I turn in my sleep to the right. Suddenly, the world starts spinning violently. My eyes snap open - the room around me whirls in mad circles from left to right. My stomach reacts and I can already feel the acid raising in my throat. I know this feeling. Desperately, I lurch to the left and lay flat on my back. The spinning slows down and finally the room regains its immobility. My breathing is shallow and fast, my stomach still sits in my throat.
How long has it been since the last episode of this? Six years? Seven, maybe? That time I ended up visiting a doctor. The old doctor who checked me up smiled when I described the symptoms. As a med student he wrote the paper on my disease. He told me the name of it, which I forgot as soon as I got better. It is, he explained, a virus which affects the center of balance in my inner ear. It can't be cured, but it isn't dangerous. At least, not dangerous as a disease, though it could put me in harms way if I, say, lose balance while crossing the street. He prescribed a series of exercises which consisted of sitting on the edge of the bed and dropping sideways into laying position first to one side, then to the other. Two weeks later, the vertigo disappeared.

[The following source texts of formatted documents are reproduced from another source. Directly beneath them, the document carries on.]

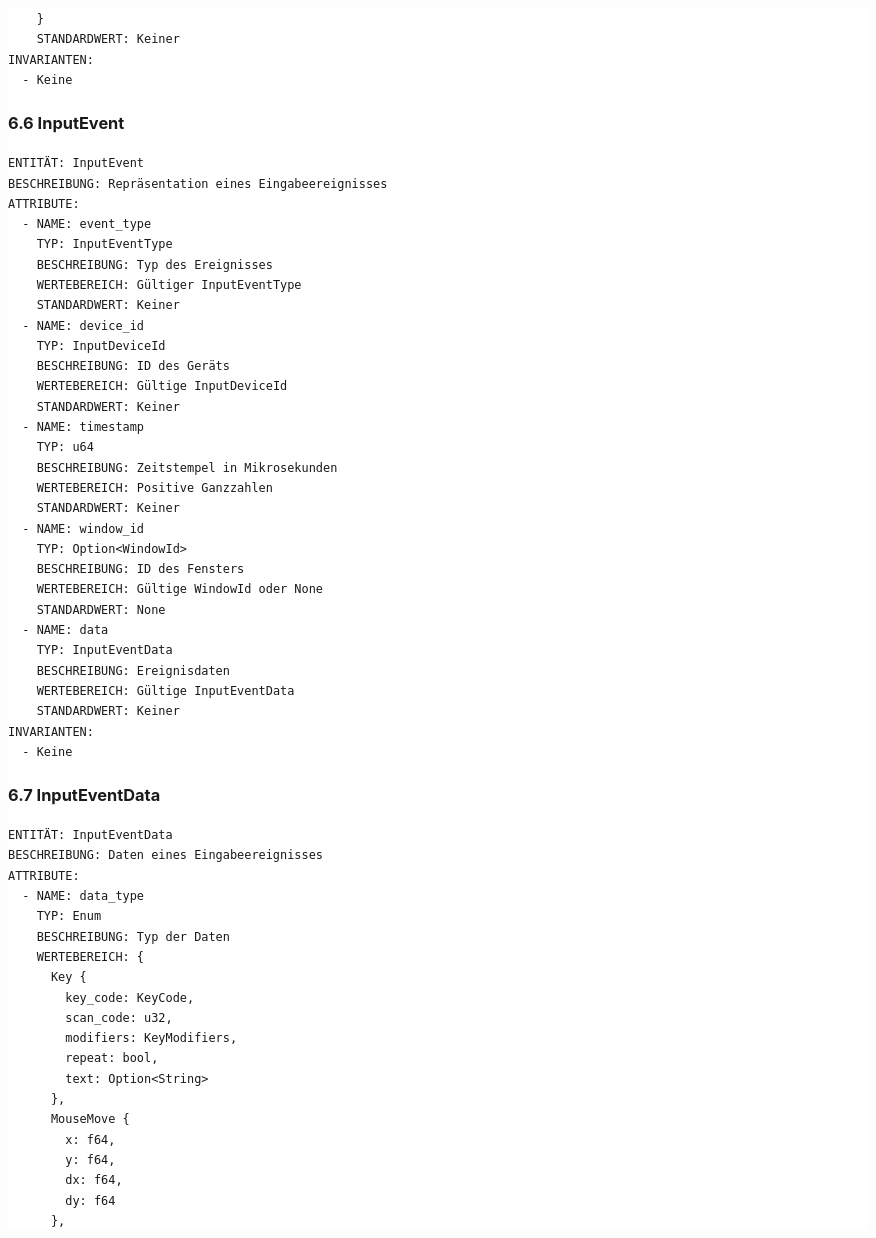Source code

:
 ```
    }
    STANDARDWERT: Keiner
INVARIANTEN:
  - Keine
```

### 6.6 InputEvent

```
ENTITÄT: InputEvent
BESCHREIBUNG: Repräsentation eines Eingabeereignisses
ATTRIBUTE:
  - NAME: event_type
    TYP: InputEventType
    BESCHREIBUNG: Typ des Ereignisses
    WERTEBEREICH: Gültiger InputEventType
    STANDARDWERT: Keiner
  - NAME: device_id
    TYP: InputDeviceId
    BESCHREIBUNG: ID des Geräts
    WERTEBEREICH: Gültige InputDeviceId
    STANDARDWERT: Keiner
  - NAME: timestamp
    TYP: u64
    BESCHREIBUNG: Zeitstempel in Mikrosekunden
    WERTEBEREICH: Positive Ganzzahlen
    STANDARDWERT: Keiner
  - NAME: window_id
    TYP: Option<WindowId>
    BESCHREIBUNG: ID des Fensters
    WERTEBEREICH: Gültige WindowId oder None
    STANDARDWERT: None
  - NAME: data
    TYP: InputEventData
    BESCHREIBUNG: Ereignisdaten
    WERTEBEREICH: Gültige InputEventData
    STANDARDWERT: Keiner
INVARIANTEN:
  - Keine
```

### 6.7 InputEventData

```
ENTITÄT: InputEventData
BESCHREIBUNG: Daten eines Eingabeereignisses
ATTRIBUTE:
  - NAME: data_type
    TYP: Enum
    BESCHREIBUNG: Typ der Daten
    WERTEBEREICH: {
      Key {
        key_code: KeyCode,
        scan_code: u32,
        modifiers: KeyModifiers,
        repeat: bool,
        text: Option<String>
      },
      MouseMove {
        x: f64,
        y: f64,
        dx: f64,
        dy: f64
      },
```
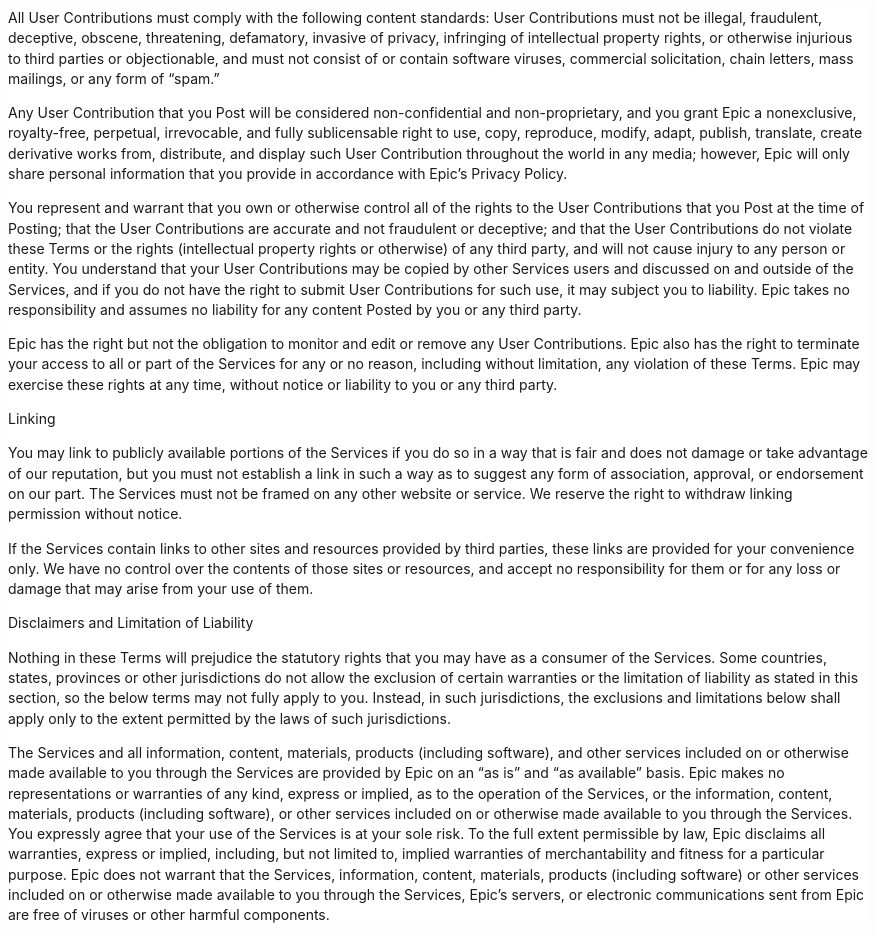 All User Contributions must comply with the following content standards: User Contributions must not be illegal, fraudulent, deceptive, obscene, threatening, defamatory, invasive of privacy, infringing of intellectual property rights, or otherwise injurious to third parties or objectionable, and must not consist of or contain software viruses, commercial solicitation, chain letters, mass mailings, or any form of “spam.”

Any User Contribution that you Post will be considered non-confidential and non-proprietary, and you grant Epic a nonexclusive, royalty-free, perpetual, irrevocable, and fully sublicensable right to use, copy, reproduce, modify, adapt, publish, translate, create derivative works from, distribute, and display such User Contribution throughout the world in any media; however, Epic will only share personal information that you provide in accordance with Epic’s Privacy Policy.

You represent and warrant that you own or otherwise control all of the rights to the User Contributions that you Post at the time of Posting; that the User Contributions are accurate and not fraudulent or deceptive; and that the User Contributions do not violate these Terms or the rights (intellectual property rights or otherwise) of any third party, and will not cause injury to any person or entity. You understand that your User Contributions may be copied by other Services users and discussed on and outside of the Services, and if you do not have the right to submit User Contributions for such use, it may subject you to liability. Epic takes no responsibility and assumes no liability for any content Posted by you or any third party.

Epic has the right but not the obligation to monitor and edit or remove any User Contributions. Epic also has the right to terminate your access to all or part of the Services for any or no reason, including without limitation, any violation of these Terms. Epic may exercise these rights at any time, without notice or liability to you or any third party.


Linking

You may link to publicly available portions of the Services if you do so in a way that is fair and does not damage or take advantage of our reputation, but you must not establish a link in such a way as to suggest any form of association, approval, or endorsement on our part. The Services must not be framed on any other website or service. We reserve the right to withdraw linking permission without notice.

If the Services contain links to other sites and resources provided by third parties, these links are provided for your convenience only. We have no control over the contents of those sites or resources, and accept no responsibility for them or for any loss or damage that may arise from your use of them.


Disclaimers and Limitation of Liability

Nothing in these Terms will prejudice the statutory rights that you may have as a consumer of the Services.  Some countries, states, provinces or other jurisdictions do not allow the exclusion of certain warranties or the limitation of liability as stated in this section, so the below terms may not fully apply to you. Instead, in such jurisdictions, the exclusions and limitations below shall apply only to the extent permitted by the laws of such jurisdictions.

The Services and all information, content, materials, products (including software), and other services included on or otherwise made available to you through the Services are provided by Epic on an “as is” and “as available” basis. Epic makes no representations or warranties of any kind, express or implied, as to the operation of the Services, or the information, content, materials, products (including software), or other services included on or otherwise made available to you through the Services. You expressly agree that your use of the Services is at your sole risk. To the full extent permissible by law, Epic disclaims all warranties, express or implied, including, but not limited to, implied warranties of merchantability and fitness for a particular purpose. Epic does not warrant that the Services, information, content, materials, products (including software) or other services included on or otherwise made available to you through the Services, Epic’s servers, or electronic communications sent from Epic are free of viruses or other harmful components.
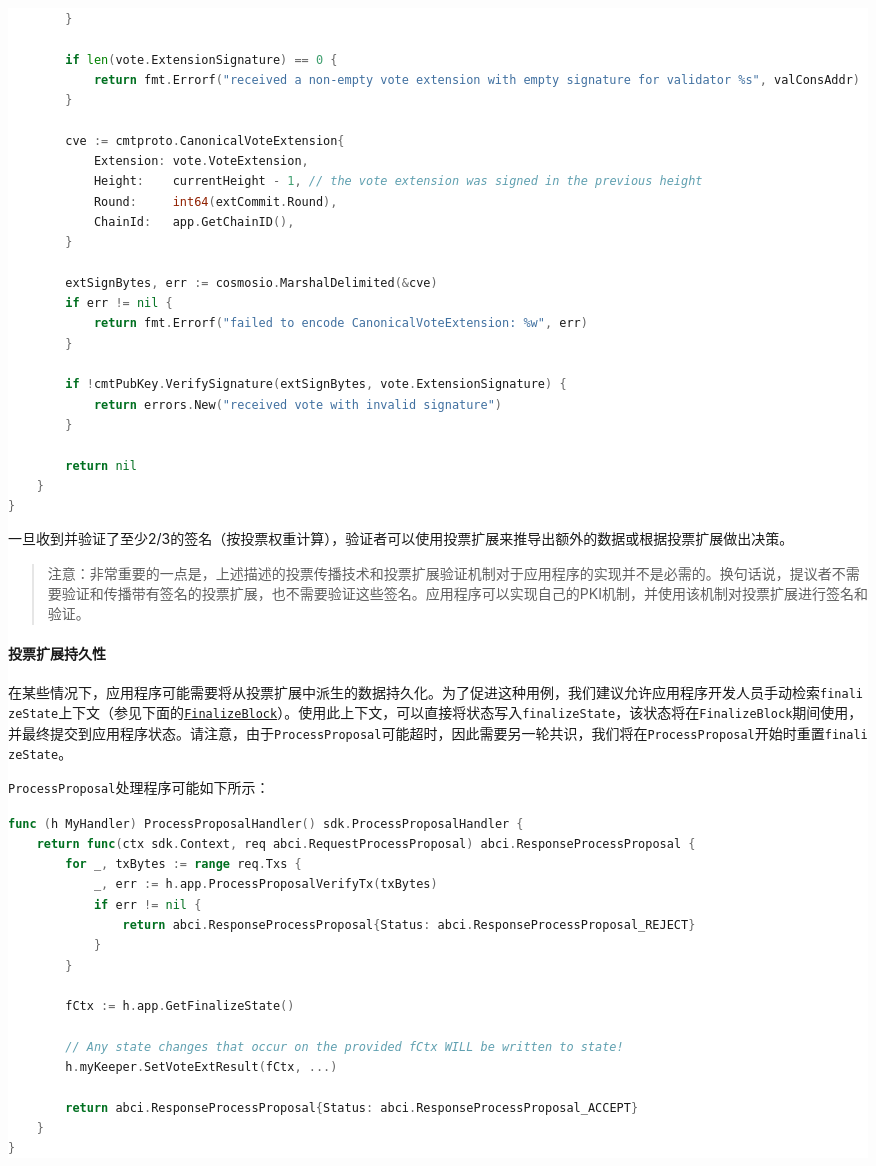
 ```go
		}

		if len(vote.ExtensionSignature) == 0 {
			return fmt.Errorf("received a non-empty vote extension with empty signature for validator %s", valConsAddr)
		}

		cve := cmtproto.CanonicalVoteExtension{
			Extension: vote.VoteExtension,
			Height:    currentHeight - 1, // the vote extension was signed in the previous height
			Round:     int64(extCommit.Round),
			ChainId:   app.GetChainID(),
		}

		extSignBytes, err := cosmosio.MarshalDelimited(&cve)
		if err != nil {
			return fmt.Errorf("failed to encode CanonicalVoteExtension: %w", err)
		}

		if !cmtPubKey.VerifySignature(extSignBytes, vote.ExtensionSignature) {
			return errors.New("received vote with invalid signature")
		}

		return nil
	}
}
```

一旦收到并验证了至少2/3的签名（按投票权重计算），验证者可以使用投票扩展来推导出额外的数据或根据投票扩展做出决策。

> 注意：非常重要的一点是，上述描述的投票传播技术和投票扩展验证机制对于应用程序的实现并不是必需的。换句话说，提议者不需要验证和传播带有签名的投票扩展，也不需要验证这些签名。应用程序可以实现自己的PKI机制，并使用该机制对投票扩展进行签名和验证。

#### 投票扩展持久性

在某些情况下，应用程序可能需要将从投票扩展中派生的数据持久化。为了促进这种用例，我们建议允许应用程序开发人员手动检索`finalizeState`上下文（参见下面的[`FinalizeBlock`](#finalizeblock-1)）。使用此上下文，可以直接将状态写入`finalizeState`，该状态将在`FinalizeBlock`期间使用，并最终提交到应用程序状态。请注意，由于`ProcessProposal`可能超时，因此需要另一轮共识，我们将在`ProcessProposal`开始时重置`finalizeState`。

`ProcessProposal`处理程序可能如下所示：

```go
func (h MyHandler) ProcessProposalHandler() sdk.ProcessProposalHandler {
	return func(ctx sdk.Context, req abci.RequestProcessProposal) abci.ResponseProcessProposal {
		for _, txBytes := range req.Txs {
			_, err := h.app.ProcessProposalVerifyTx(txBytes)
			if err != nil {
				return abci.ResponseProcessProposal{Status: abci.ResponseProcessProposal_REJECT}
			}
		}

		fCtx := h.app.GetFinalizeState()

		// Any state changes that occur on the provided fCtx WILL be written to state!
		h.myKeeper.SetVoteExtResult(fCtx, ...)
	
		return abci.ResponseProcessProposal{Status: abci.ResponseProcessProposal_ACCEPT}
	}
}
```
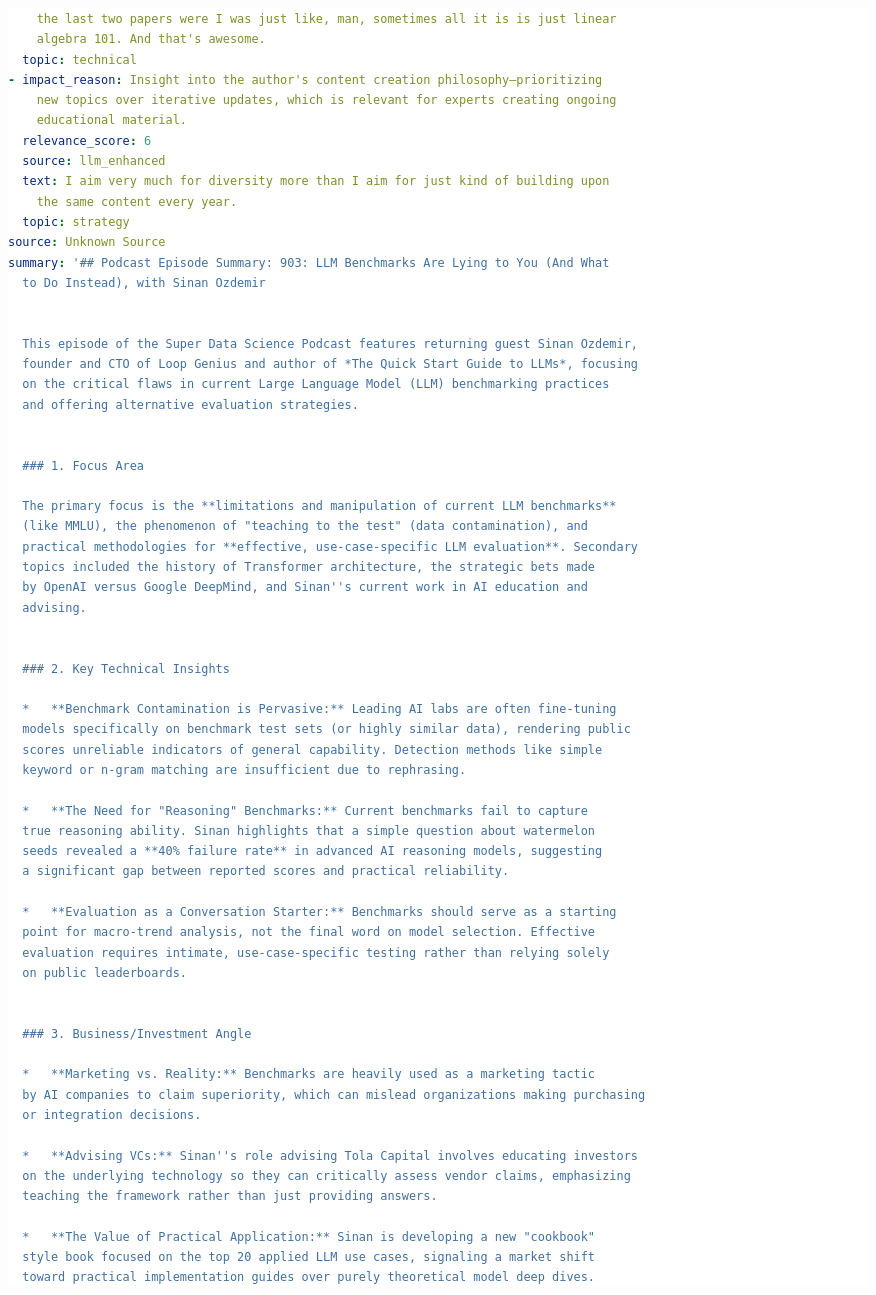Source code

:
 ```yaml
    the last two papers were I was just like, man, sometimes all it is is just linear
    algebra 101. And that's awesome.
  topic: technical
- impact_reason: Insight into the author's content creation philosophy—prioritizing
    new topics over iterative updates, which is relevant for experts creating ongoing
    educational material.
  relevance_score: 6
  source: llm_enhanced
  text: I aim very much for diversity more than I aim for just kind of building upon
    the same content every year.
  topic: strategy
source: Unknown Source
summary: '## Podcast Episode Summary: 903: LLM Benchmarks Are Lying to You (And What
  to Do Instead), with Sinan Ozdemir


  This episode of the Super Data Science Podcast features returning guest Sinan Ozdemir,
  founder and CTO of Loop Genius and author of *The Quick Start Guide to LLMs*, focusing
  on the critical flaws in current Large Language Model (LLM) benchmarking practices
  and offering alternative evaluation strategies.


  ### 1. Focus Area

  The primary focus is the **limitations and manipulation of current LLM benchmarks**
  (like MMLU), the phenomenon of "teaching to the test" (data contamination), and
  practical methodologies for **effective, use-case-specific LLM evaluation**. Secondary
  topics included the history of Transformer architecture, the strategic bets made
  by OpenAI versus Google DeepMind, and Sinan''s current work in AI education and
  advising.


  ### 2. Key Technical Insights

  *   **Benchmark Contamination is Pervasive:** Leading AI labs are often fine-tuning
  models specifically on benchmark test sets (or highly similar data), rendering public
  scores unreliable indicators of general capability. Detection methods like simple
  keyword or n-gram matching are insufficient due to rephrasing.

  *   **The Need for "Reasoning" Benchmarks:** Current benchmarks fail to capture
  true reasoning ability. Sinan highlights that a simple question about watermelon
  seeds revealed a **40% failure rate** in advanced AI reasoning models, suggesting
  a significant gap between reported scores and practical reliability.

  *   **Evaluation as a Conversation Starter:** Benchmarks should serve as a starting
  point for macro-trend analysis, not the final word on model selection. Effective
  evaluation requires intimate, use-case-specific testing rather than relying solely
  on public leaderboards.


  ### 3. Business/Investment Angle

  *   **Marketing vs. Reality:** Benchmarks are heavily used as a marketing tactic
  by AI companies to claim superiority, which can mislead organizations making purchasing
  or integration decisions.

  *   **Advising VCs:** Sinan''s role advising Tola Capital involves educating investors
  on the underlying technology so they can critically assess vendor claims, emphasizing
  teaching the framework rather than just providing answers.

  *   **The Value of Practical Application:** Sinan is developing a new "cookbook"
  style book focused on the top 20 applied LLM use cases, signaling a market shift
  toward practical implementation guides over purely theoretical model deep dives.
```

And now it came back to haunt me at 4 AM. I don't dare to turn on my side and my back is soon sore from laying still. It seems sleep is over for the night. Just as before, the spinning starts only when my head is tilted to the right. For the next few weeks I'll have an unpleasant reminder to keep it straight. I get out of the bed, carefully avoiding leaning to the right, and slowly dress for the run.